Last week, we discussed a US court ruling that may affect our costs in using the internet and concluded that it is actually the power play between content providers (Netflix, Youtube, etc) and retail service providers (RSPs) like Verizon that will lead to an increase in costs.

What moderates these RSP behaviours is not net neutrality regulations. It is even-handed competition.
The Court ruled in favour of Verizon, the world’s second largest telecommunications company, and against the Federal Communications Commission (FCC).  The effect was to take away net neutrality protections opening the door to Retail Service Providers (RSPs) deciding what data can and cannot be sent over their networks, and who can and cannot send it.

net-neutrality2There will be a reason that Verizon took the FCC to Court.  Verizon says that “The court’s decision will allow more room for innovation,” and “Consumers will have more choices to determine for themselves how they access and experience the internet.”

Of course, greater consumer choice is a good thing, but it tends to be more available to those who can afford to pay the costs of making choice available.

For example, the burgeoning demand for streaming video is leading to the need for increased bandwidth (Mega Bytes) and faster speeds (Mega bits per second).
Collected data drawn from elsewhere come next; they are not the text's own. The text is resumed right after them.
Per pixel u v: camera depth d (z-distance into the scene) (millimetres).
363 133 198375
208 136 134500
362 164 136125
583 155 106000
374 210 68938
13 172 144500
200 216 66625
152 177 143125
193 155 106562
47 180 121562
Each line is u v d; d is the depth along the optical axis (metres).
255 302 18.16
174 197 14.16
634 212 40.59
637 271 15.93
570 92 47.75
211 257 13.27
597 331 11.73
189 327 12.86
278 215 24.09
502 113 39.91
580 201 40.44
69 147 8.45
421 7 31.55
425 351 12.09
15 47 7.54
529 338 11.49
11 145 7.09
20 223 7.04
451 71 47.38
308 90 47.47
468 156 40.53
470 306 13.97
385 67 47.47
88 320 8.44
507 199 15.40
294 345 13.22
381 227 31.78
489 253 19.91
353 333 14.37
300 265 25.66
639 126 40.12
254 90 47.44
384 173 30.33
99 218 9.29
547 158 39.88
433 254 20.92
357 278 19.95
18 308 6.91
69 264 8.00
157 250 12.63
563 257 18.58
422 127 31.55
RSPs will have two choices to handle this demand.

First is to invest capital to upgrade their networks and to charge customers and/or content providers more to deliver the video.

The second choice is to not invest and then either refuse to accept video or limit the speed that it is delivered at so that other services delivered over the same network, are not compromised.

The first choice, investing in their network, is dependent on the return on investment that can be achieved in a competitive environment.  The second choice contravenes net neutrality principles.

One point to take from this is that conforming to net neutrality rules, may require RSPs to make investments in their network with consequence that cash rich RSPs will gain a competitive advantage over cash poor telcos.

This is likely to reduce competition and innovation.  Which would be a reason for Verizon taking the court action.

The sincerity of Verizon’s stance needs to be considered against the recent history of our own telecommunications industry.  It was only six years ago that the market dominance of Telecom NZ was removed when regulators required it to operationally separate.   That dominance was blamed for a lack of innovation and investment in our telecommunications services.

What moderates these RSP behaviours is not net neutrality regulations.  It is even-handed competition.

Which is working well in urban areas.  There we have price-differentiated services based on copper and fibre technologies.  Want to download more videos?  Just pay a little extra and move up to the next data plan.

People in rural areas are not so lucky.  For us, the market has failed to deliver the competition benefits that our urban cousins enjoy.  We pay at least twice the price for half the speed.  Low data caps and high overage means that we cannot indulge in a lot of video streaming and High Definition video is not really practical.

So do we need regulations such as the FCC’s Open internet Orders in New Zealand?

I would argue yes and no.

No for markets where competition is strong.

Yes for markets where competition has failed to deliver equitable services.